> **Exercise details**:
Would you please transcribe the data in full and exactly, excluding images?

> **Records for this task**:

════

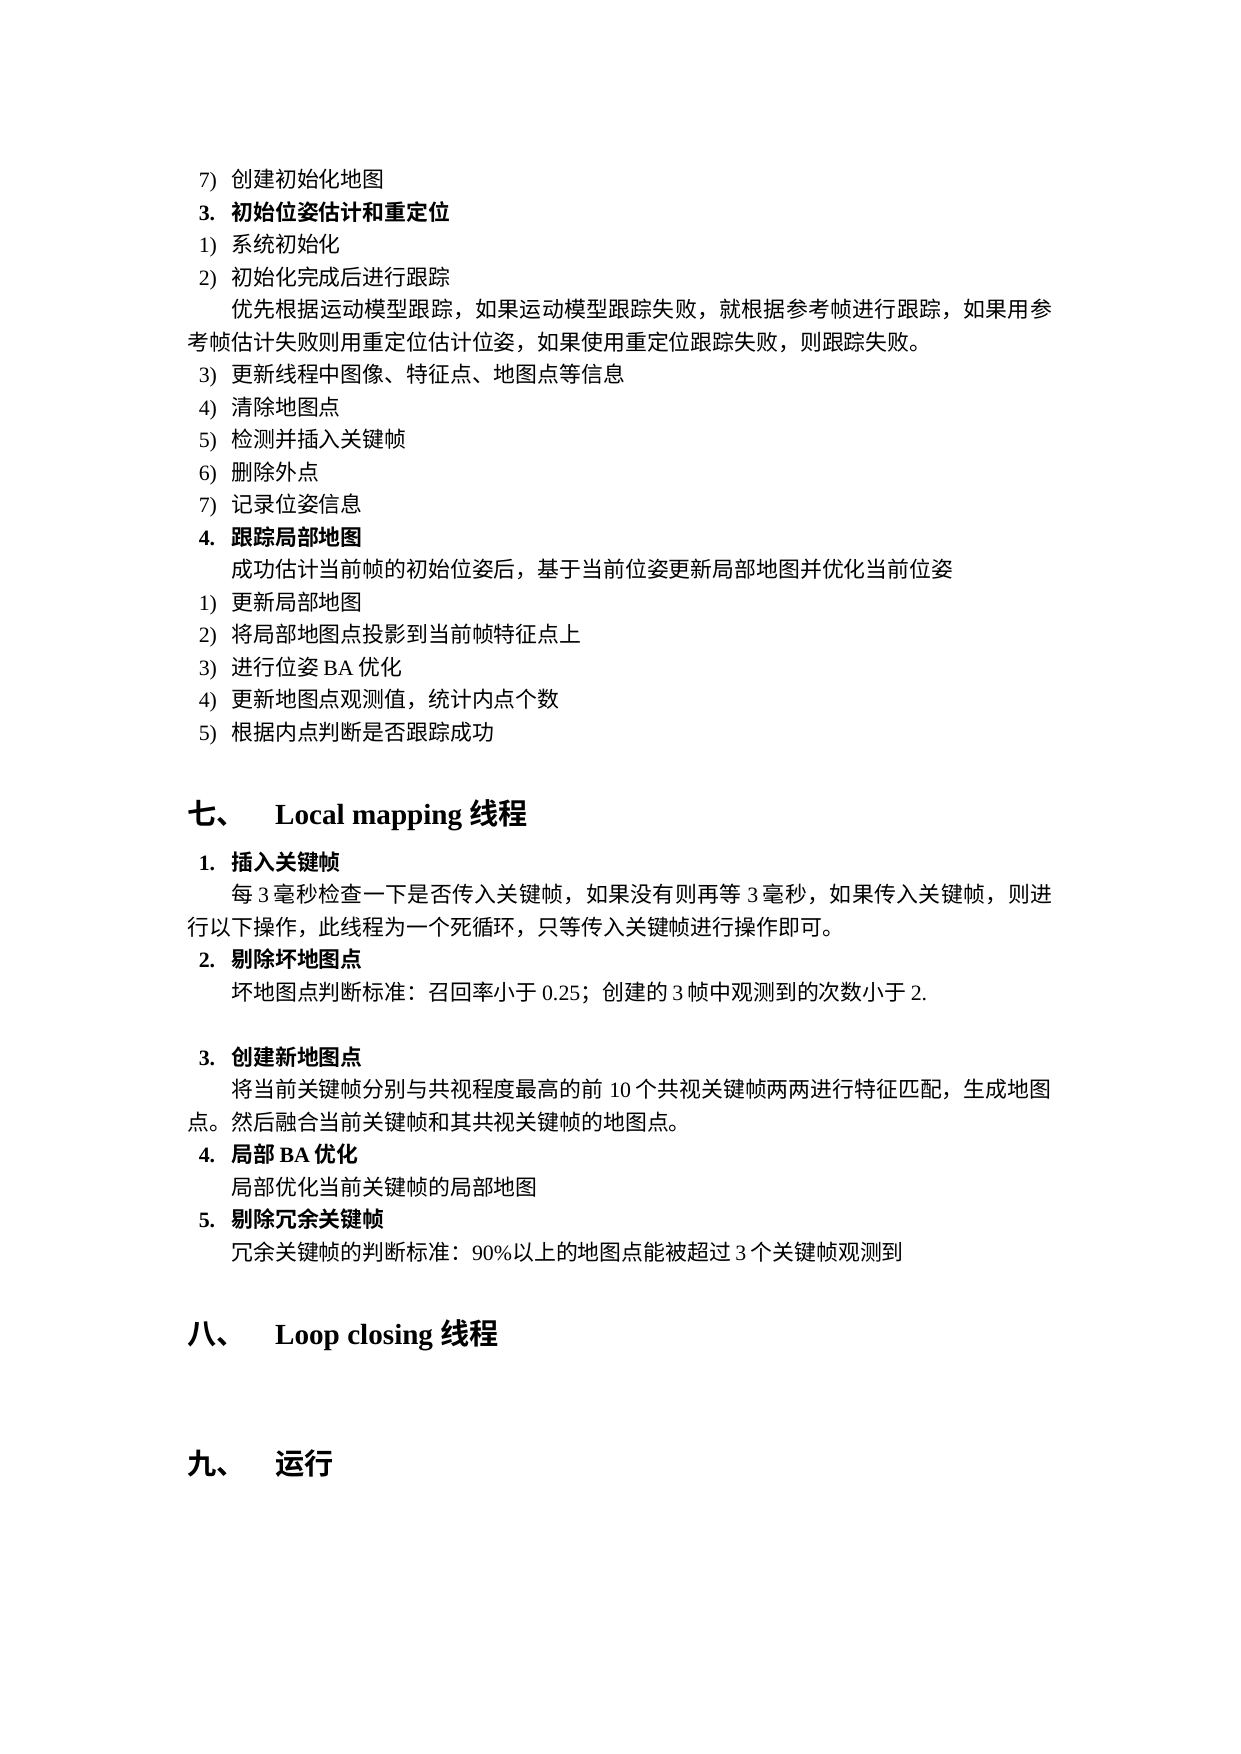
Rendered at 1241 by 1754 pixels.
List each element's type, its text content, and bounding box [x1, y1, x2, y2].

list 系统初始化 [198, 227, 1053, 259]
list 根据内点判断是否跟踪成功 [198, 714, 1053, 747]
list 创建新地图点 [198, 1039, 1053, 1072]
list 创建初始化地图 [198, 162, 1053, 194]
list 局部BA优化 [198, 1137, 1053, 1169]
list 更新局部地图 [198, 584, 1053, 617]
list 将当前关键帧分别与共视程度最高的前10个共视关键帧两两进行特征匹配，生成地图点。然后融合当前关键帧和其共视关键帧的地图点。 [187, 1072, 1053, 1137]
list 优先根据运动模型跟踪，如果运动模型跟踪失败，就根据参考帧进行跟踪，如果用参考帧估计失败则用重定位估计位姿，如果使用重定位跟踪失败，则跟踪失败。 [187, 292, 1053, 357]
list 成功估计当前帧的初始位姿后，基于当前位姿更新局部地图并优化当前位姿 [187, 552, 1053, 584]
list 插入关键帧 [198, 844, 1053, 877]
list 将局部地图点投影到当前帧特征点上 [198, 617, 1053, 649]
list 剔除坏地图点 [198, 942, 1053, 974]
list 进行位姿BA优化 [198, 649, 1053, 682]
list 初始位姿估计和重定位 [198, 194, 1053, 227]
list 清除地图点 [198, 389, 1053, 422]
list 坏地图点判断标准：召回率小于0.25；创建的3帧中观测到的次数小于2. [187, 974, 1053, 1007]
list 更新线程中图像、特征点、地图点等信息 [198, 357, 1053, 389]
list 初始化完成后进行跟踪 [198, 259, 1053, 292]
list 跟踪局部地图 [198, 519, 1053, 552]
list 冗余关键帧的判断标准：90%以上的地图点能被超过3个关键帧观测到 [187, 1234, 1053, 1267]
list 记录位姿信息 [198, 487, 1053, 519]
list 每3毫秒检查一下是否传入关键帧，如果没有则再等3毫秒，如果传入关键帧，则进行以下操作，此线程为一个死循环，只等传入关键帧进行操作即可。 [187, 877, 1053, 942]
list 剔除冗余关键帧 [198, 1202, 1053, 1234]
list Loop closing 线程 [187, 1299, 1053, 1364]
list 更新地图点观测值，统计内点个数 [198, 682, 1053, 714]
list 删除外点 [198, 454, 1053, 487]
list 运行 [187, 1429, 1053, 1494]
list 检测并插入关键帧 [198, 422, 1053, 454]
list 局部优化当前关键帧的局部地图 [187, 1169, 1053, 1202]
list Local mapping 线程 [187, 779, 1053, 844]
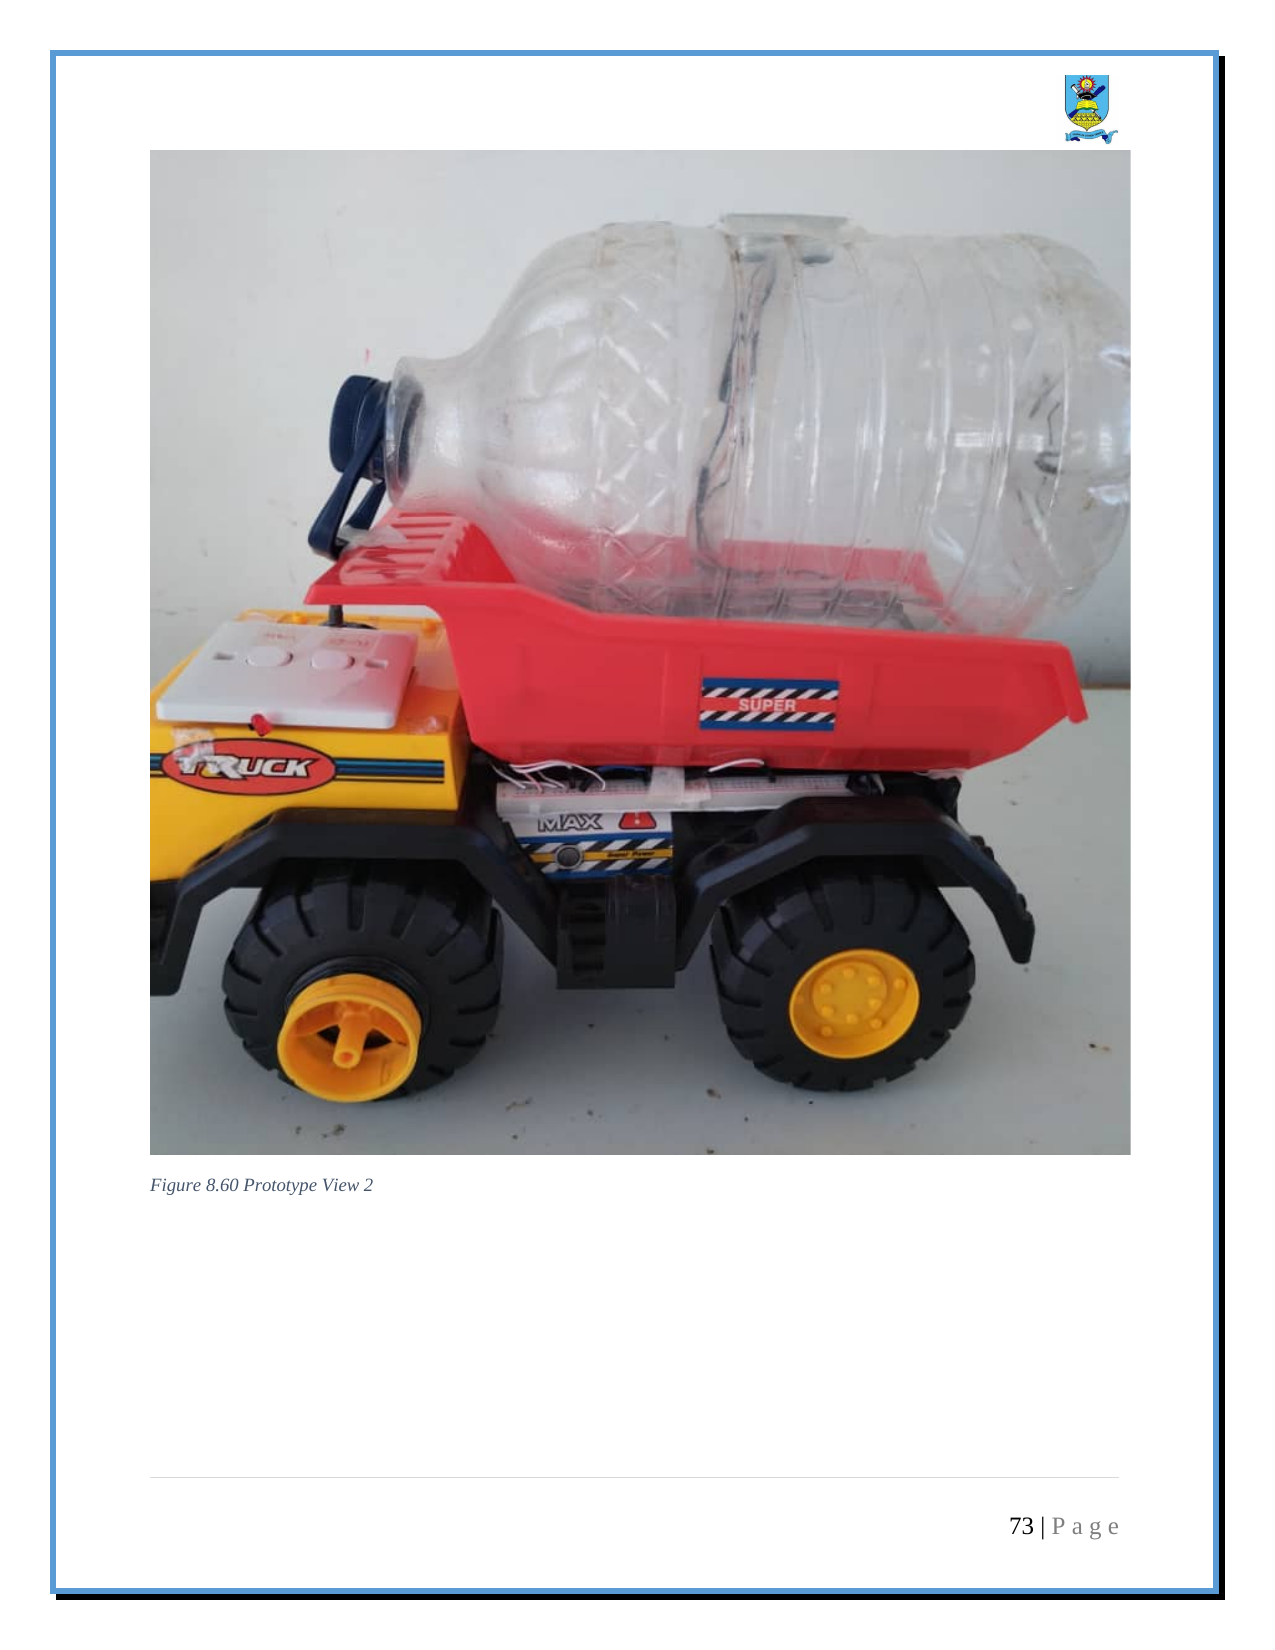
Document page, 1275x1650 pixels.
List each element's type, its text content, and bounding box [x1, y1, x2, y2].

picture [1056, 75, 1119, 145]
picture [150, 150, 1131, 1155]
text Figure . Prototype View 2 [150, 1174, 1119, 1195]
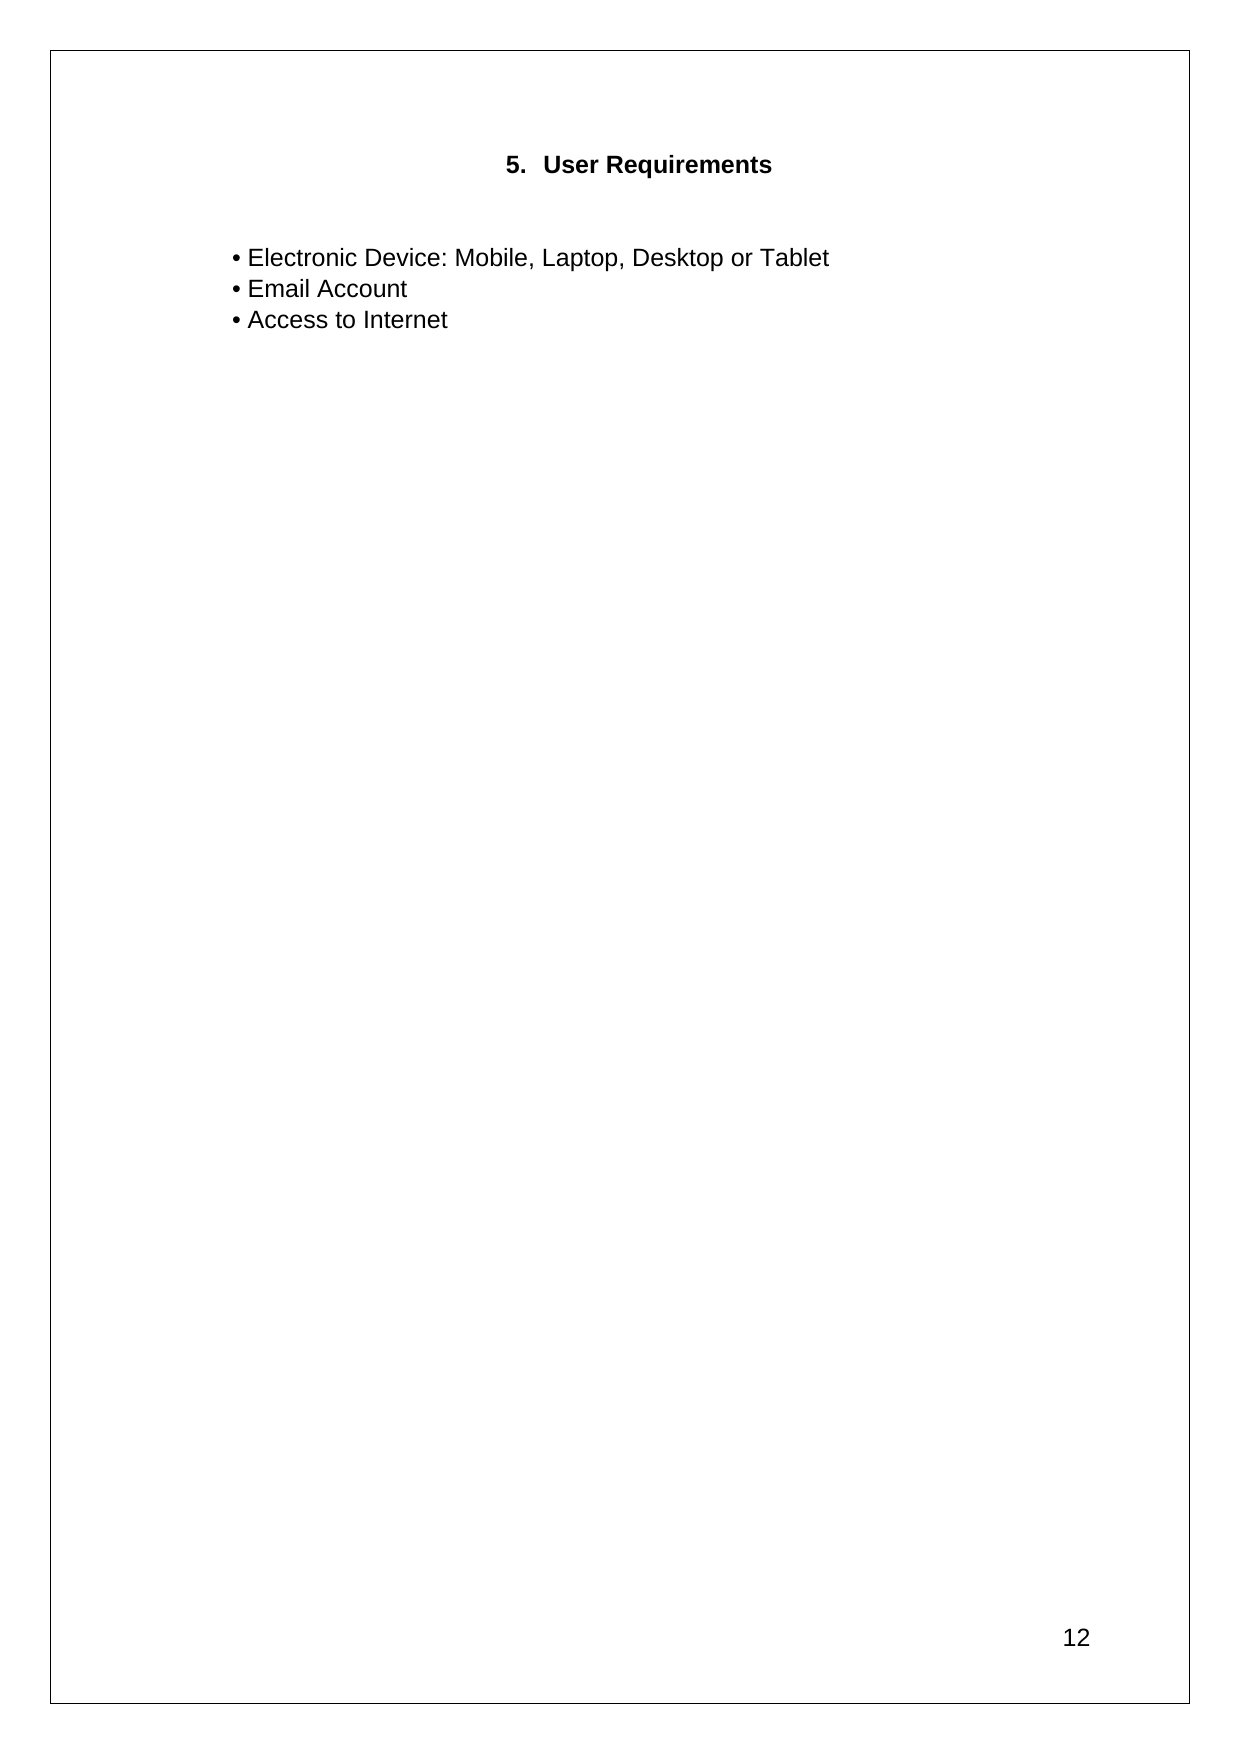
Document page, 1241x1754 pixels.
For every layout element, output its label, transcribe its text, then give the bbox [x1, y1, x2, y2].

════

> **Response to the task**:
Rendered at 1241 by 1754 pixels.
List each element's type, its text content, and bounding box [x1, y1, x2, y2].

list 系统初始化 [198, 227, 1053, 259]
list 根据内点判断是否跟踪成功 [198, 714, 1053, 747]
list 创建新地图点 [198, 1039, 1053, 1072]
list 创建初始化地图 [198, 162, 1053, 194]
list 局部BA优化 [198, 1137, 1053, 1169]
list 更新局部地图 [198, 584, 1053, 617]
list 将当前关键帧分别与共视程度最高的前10个共视关键帧两两进行特征匹配，生成地图点。然后融合当前关键帧和其共视关键帧的地图点。 [187, 1072, 1053, 1137]
list 优先根据运动模型跟踪，如果运动模型跟踪失败，就根据参考帧进行跟踪，如果用参考帧估计失败则用重定位估计位姿，如果使用重定位跟踪失败，则跟踪失败。 [187, 292, 1053, 357]
list 成功估计当前帧的初始位姿后，基于当前位姿更新局部地图并优化当前位姿 [187, 552, 1053, 584]
list 插入关键帧 [198, 844, 1053, 877]
list 将局部地图点投影到当前帧特征点上 [198, 617, 1053, 649]
list 剔除坏地图点 [198, 942, 1053, 974]
list 进行位姿BA优化 [198, 649, 1053, 682]
list 初始位姿估计和重定位 [198, 194, 1053, 227]
list 清除地图点 [198, 389, 1053, 422]
list 坏地图点判断标准：召回率小于0.25；创建的3帧中观测到的次数小于2. [187, 974, 1053, 1007]
list 更新线程中图像、特征点、地图点等信息 [198, 357, 1053, 389]
list 初始化完成后进行跟踪 [198, 259, 1053, 292]
list 跟踪局部地图 [198, 519, 1053, 552]
list 冗余关键帧的判断标准：90%以上的地图点能被超过3个关键帧观测到 [187, 1234, 1053, 1267]
list 记录位姿信息 [198, 487, 1053, 519]
list 每3毫秒检查一下是否传入关键帧，如果没有则再等3毫秒，如果传入关键帧，则进行以下操作，此线程为一个死循环，只等传入关键帧进行操作即可。 [187, 877, 1053, 942]
list 剔除冗余关键帧 [198, 1202, 1053, 1234]
list Loop closing 线程 [187, 1299, 1053, 1364]
list 更新地图点观测值，统计内点个数 [198, 682, 1053, 714]
list 删除外点 [198, 454, 1053, 487]
list 运行 [187, 1429, 1053, 1494]
list 检测并插入关键帧 [198, 422, 1053, 454]
list 局部优化当前关键帧的局部地图 [187, 1169, 1053, 1202]
list Local mapping 线程 [187, 779, 1053, 844]
Document page, 1275x1650 pixels.
List each element's type, its text content, and bounding box [x1, y1, x2, y2].

picture [1056, 75, 1119, 145]
picture [150, 150, 1131, 1155]
text Figure . Prototype View 2 [150, 1174, 1119, 1195]
Document page, 1241x1754 pixels.
For every layout element, output its label, transcribe its text, then give the bbox [x1, y1, x2, y2].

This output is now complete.